Provided information

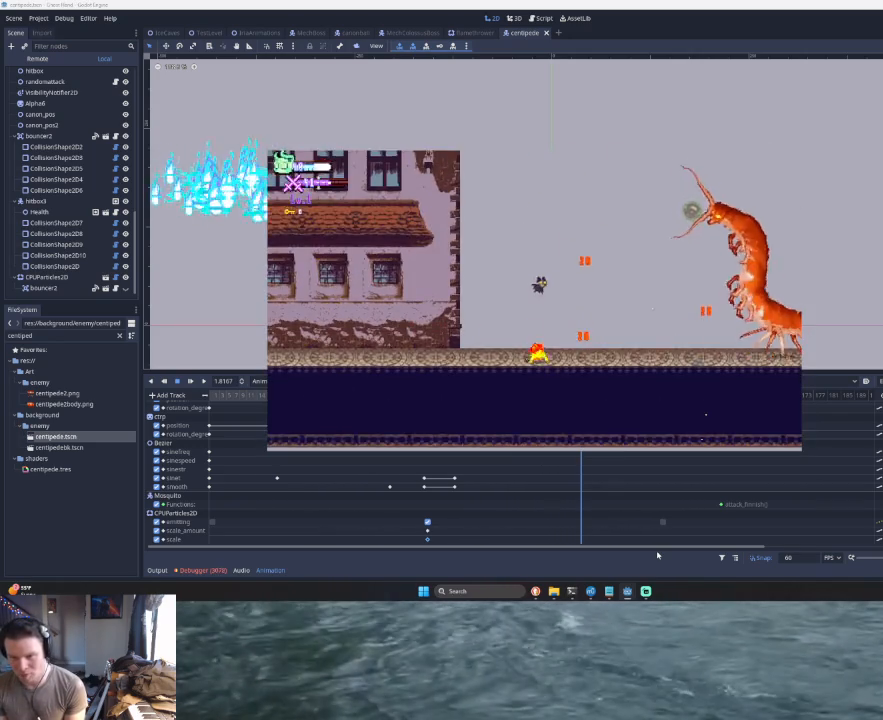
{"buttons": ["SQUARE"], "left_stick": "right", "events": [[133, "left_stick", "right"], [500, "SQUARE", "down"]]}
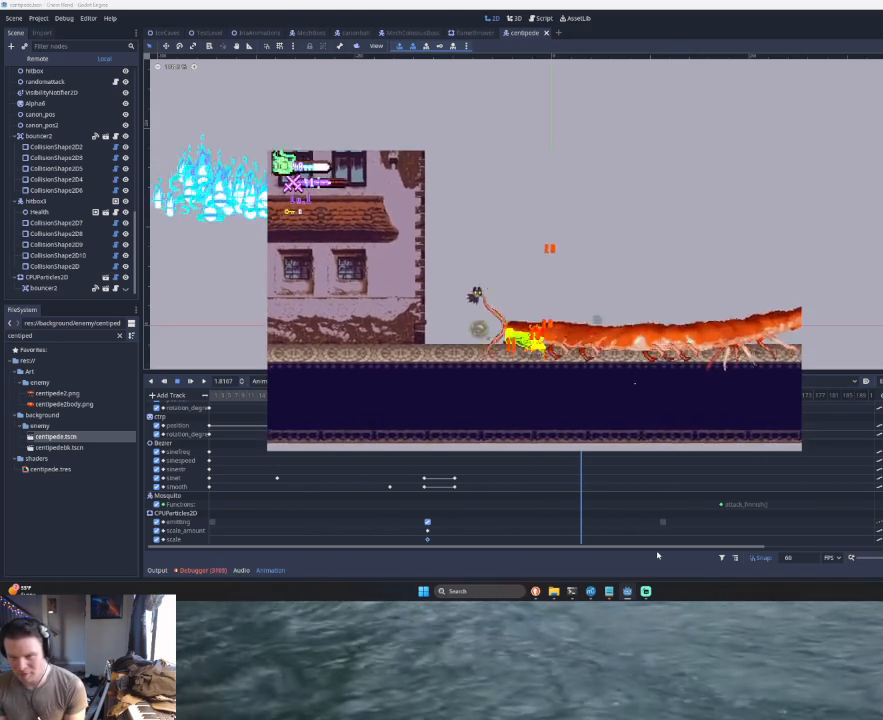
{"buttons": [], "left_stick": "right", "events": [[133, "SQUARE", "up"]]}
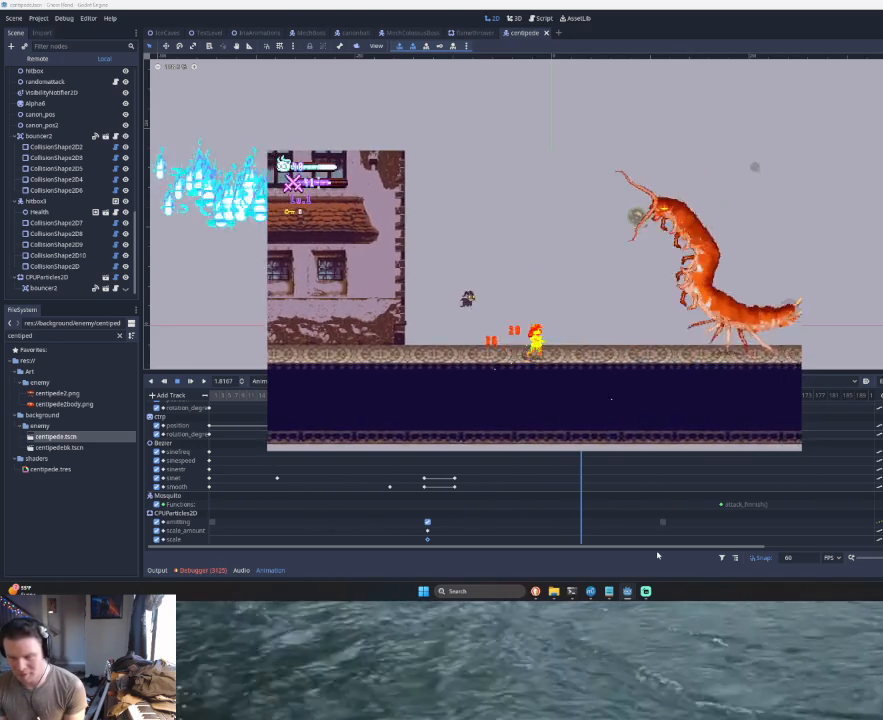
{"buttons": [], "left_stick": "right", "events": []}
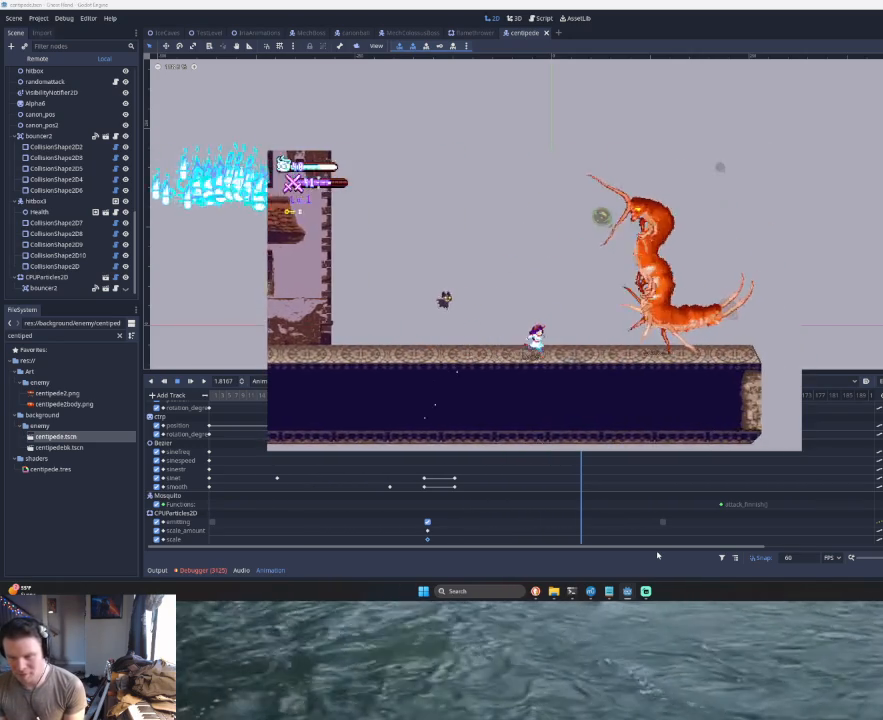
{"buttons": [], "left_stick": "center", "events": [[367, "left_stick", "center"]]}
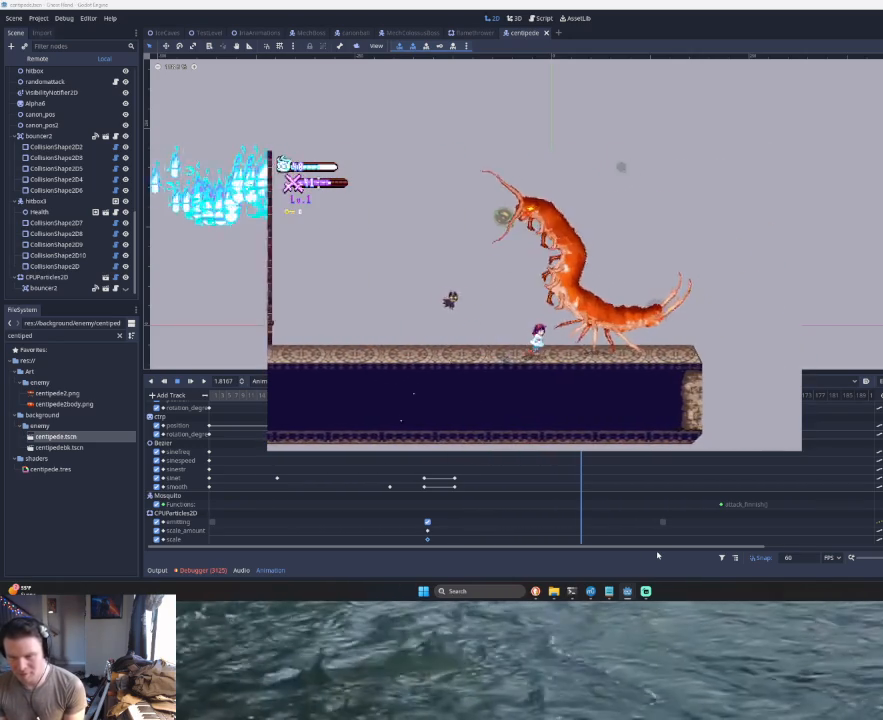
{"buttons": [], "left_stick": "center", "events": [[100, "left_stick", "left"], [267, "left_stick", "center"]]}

What you are asked to do
When you reproduce the data shown above, keep each line exact and omit every picture.

Written answer
{"buttons": ["SQUARE"], "left_stick": "right", "events": [[133, "left_stick", "right"], [500, "SQUARE", "down"]]}
{"buttons": [], "left_stick": "right", "events": [[133, "SQUARE", "up"]]}
{"buttons": [], "left_stick": "right", "events": []}
{"buttons": [], "left_stick": "center", "events": [[367, "left_stick", "center"]]}
{"buttons": [], "left_stick": "center", "events": [[100, "left_stick", "left"], [267, "left_stick", "center"]]}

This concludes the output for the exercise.